Buildings can offer gigawatts of new peak capacity as ‘batteries’

Share

From pv magazine Australia

The researchers behind the new “Buildings as Batteries” paper claim that a load shift in Australia to the middle of the day would save AUD 1.7 billion ($1.1 billion) per year. They claim it would also add additional peak capacity equivalent to 52% of Australia’s existing coal-generation fleet and significantly reduce the country’s greenhouse gas emissions from electricity.

The Australia Institute (TAI) and Buildings Alive prepared the report, which shows that changing the timing of electricity usage and using buildings as thermal batteries could significantly enhance Australia’s energy security, with minimal intervention and investment.

TAI Executive Director Richard Denniss said Australia’s electricity market has a “supply and demand problem” with a lot of cheap, clean renewable energy supply in the middle of the day and much demand toward the end of the day, when the market relies on coal and gas generated electricity.

“Luckily for everyone except the owners of the coal-fired power stations, it is relatively easy to shift a lot of electricity demand from late afternoon to the middle of the day,” he said. “Our research shows big commercial buildings are particularly good at shifting their daily electricity demand around, to take better advantage of the cheap, clean power that is so abundant in the middle of the day.”

The paper cites an example of a large office tower in Sydney, where the building managers were told that electricity demand would likely be extremely high on a hot summer day in 2019. In response, the internal temperature set point of the building was lowered by 1 degree from 8.30 a.m. to 2 p.m. The figures show that the building used more electricity earlier in the day and reduced demand by 200 kW relative to forecasts from 2 p.m. to 6 p.m.

“The building effectively operated as a battery with capacity of at least 800 kWh,” the report said. “We estimate this led to savings of AUD 111 and 221 kg CO2e in emissions in just one day in just that one building.
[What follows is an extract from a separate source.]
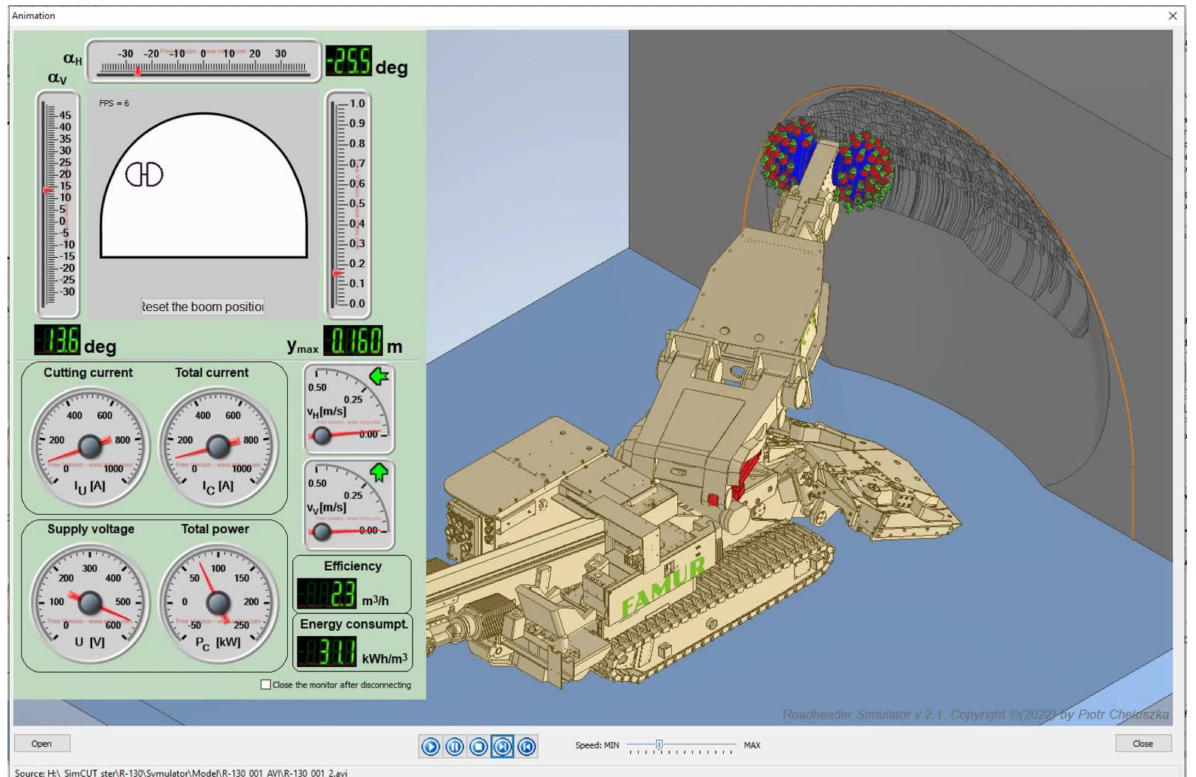
Figure 14. The “Animation” window of the RH-Sim _simulator which enables the playback of the recorded sequence of mining with a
A battery of that size would cost around AUD 500,000. Extrapolating across Australia, if 33% of the energy buildings use in the late afternoon in summer were shifted to the middle of the day, that would deliver new peak capacity in the energy market of almost 12 GW.”

The report said that if a government program to develop the demand side in the National Electricity Market was launched this year, it could organize load shifting in 30% of Australia’s institutional grade office buildings by 2025, rising to 90% in 2027.
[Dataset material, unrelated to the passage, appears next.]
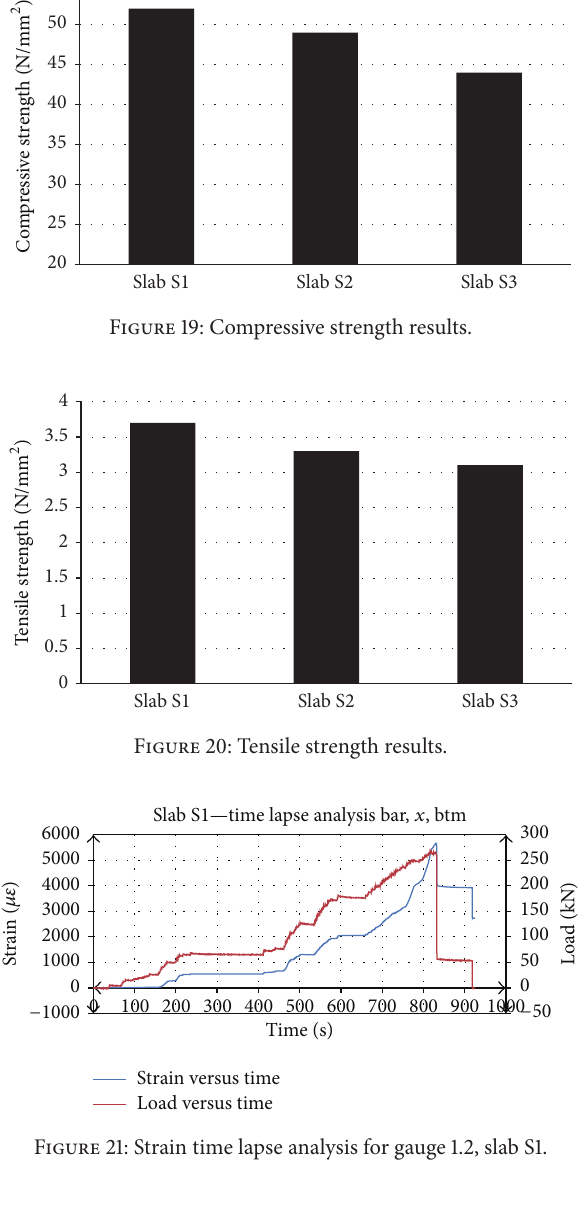
Figure 21: Strain time lapse analysis for gauge 1.2, slab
The researchers said that such a program, which would deliver about 2.6 GW of flexible capacity by the end of 2026, could be secured through relatively minor changes to building management practices, such as cooling large office buildings earlier in the day and then allowing their temperature to rise back to normal levels across the afternoon.

The researchers warned that changes to policy and regulation would be required, as current efficiency ratings systems are holding back the adoption of new technologies by failing to recognize the financial, emissions and grid stabilizing potential of smart, grid-interactive buildings.
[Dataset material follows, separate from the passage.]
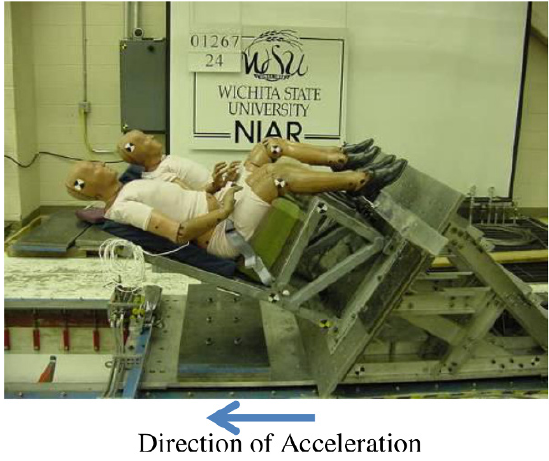
Figure 9. Full-scale dynamic sled test for certification of seat cush- ions.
Buildings Alive Chief Executive Officer Craig Roussac said the solutions to this problem exist already, and the country just needs to start using them.

“If we don’t harness the potential of smart, grid-interactive buildings, Australians will pay the price through higher network costs, more expensive electricity and increased carbon pollution,” he said. “Australia has had world-leading building efficiency ratings systems in the past, but they have not evolved. Most buildings can double their energy demand at times of the day when it’s abundant and halve it when networks are constrained. This is a massive service they can offer.”

The report recommends a range of policies to support load shifting and demand response, including having NABERS develop and implement an updated building efficiency rating system that recognizes the potential of these measures.

The researchers also said that governments should implement demand flexibility in their own buildings and work with energy innovators and the property sector to accelerate development of load shifting and broader demand response. They also said federal government agencies like ARENA and the CEFC could help by soliciting for related project proposals and through concessional finance.

The report said it would be necessary for the electricity market operator, regulators and rule makers to ensure that load shifting can compete in the wholesale demand-response market.